Bond InvestmentFinance MathematicsSystem of Equations
Bond Investment
Bond investments are financial instruments where you can lend money to an entity (like a government or corporation) and earn interest over time. Bonds come in different types, depending on their time to maturity. In this specific example, we are examining three types:
  • Short-term bonds: These generally have a maturity period of around 1-3 years and in this exercise, they offer a 4% annual return.
  • Intermediate-term bonds: These have slightly longer maturity, usually from 3 to 10 years, and provide a 5% annual return.
  • Long-term bonds: With maturities over 10 years, these bonds provide a 6% annual return.

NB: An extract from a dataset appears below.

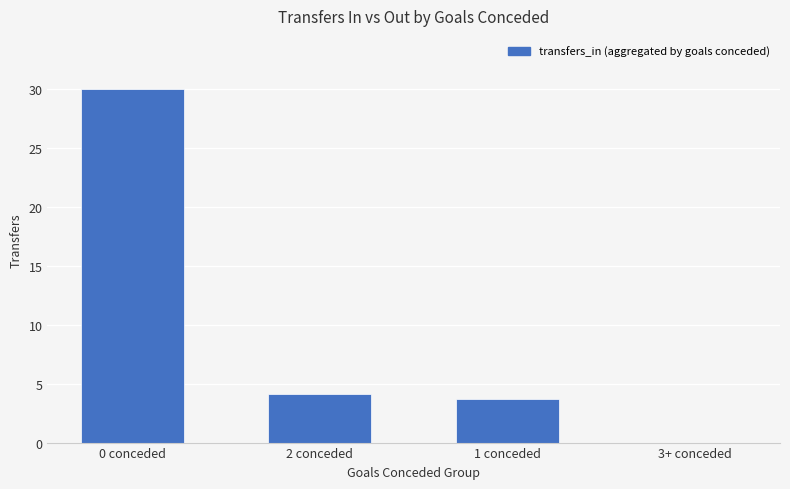

Which has a higher value, 0 conceded or 3+ conceded?

0 conceded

When investing in bonds, it's essential to balance potential returns with risk and the need for income. In this scenario, the investor wants to achieve a 5.1% return on total investment.

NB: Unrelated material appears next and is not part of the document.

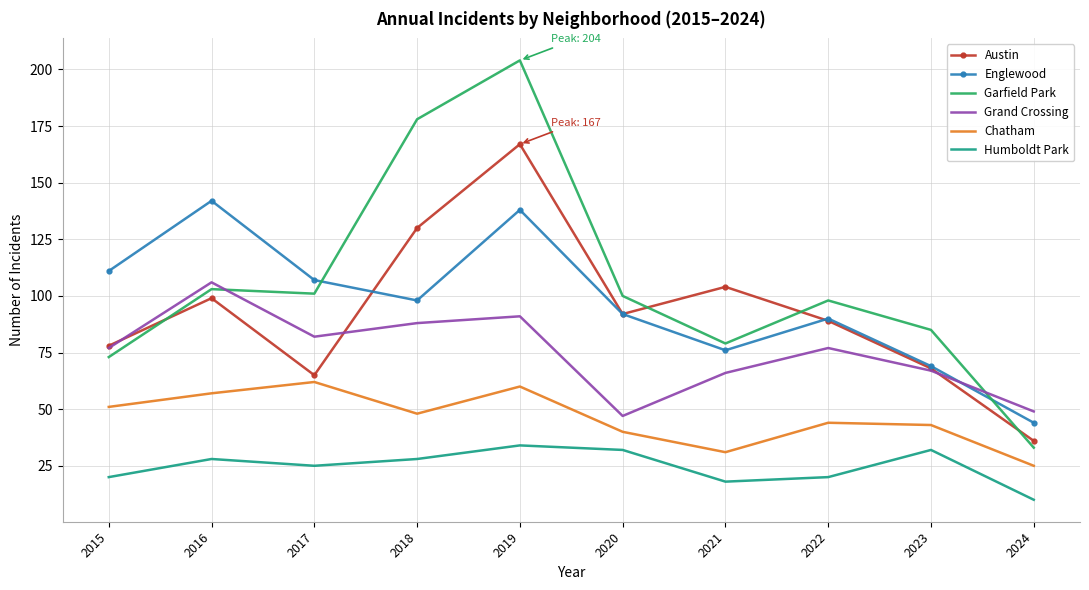

What is the difference between the maximum and minimum values in the Humboldt Park series?

24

Deciding how much to invest in each type of bond could influence overall income and can be planned by setting specific constraints and achieving a desired blend of investment.
Finance Mathematics
Finance mathematics is a branch of applied mathematics concerned with financial markets. It helps in making decisions for investments like determining how much to allocate to different types of bonds. In this context, it involves solving problems based on interest rates and return calculations.
  • To earn returns, investments need to be strategically allocated considering the interest rates offered by each bond type.
  • Knowing the relationships, like the one given: amount in short-term equals amount in intermediate-term bonds, simplifies the financial calculations.
  • The desired 5.1% average return translates to maximizing income from the total $100,000 investment while considering varying bond yields.

By understanding the interconnection between percentages, yield, and invested amounts, finance mathematics provides a framework to study and optimize investment strategies.
System of Equations
A system of equations is a collection of two or more equations with the same set of unknowns. Solving the system involves finding values for these unknowns that satisfy all the equations simultaneously. In the case of investment distributions:
  • Equation 1 (total investment): \( x + y + z = 100,000 \) represents the entire investment across the three bonds.
  • Equation 2 (income goal): \( 0.04x + 0.05y + 0.06z = 5,100 \) ensures that total interest from the funds meets the desired 5.1% outcome.
  • Given \( x = y \), simplify: substitute \( y \) with \( x \), simplifying the system to work with only two variables.

The process involves solving for one variable and substituting it into other equations to find remaining unknowns. For example, solving \( z = 100,000 - 2x \) and substituting in the income equation helps achieve the final answer. It's an efficient method to determine the distribution of investments ensuring the investor's goals are met.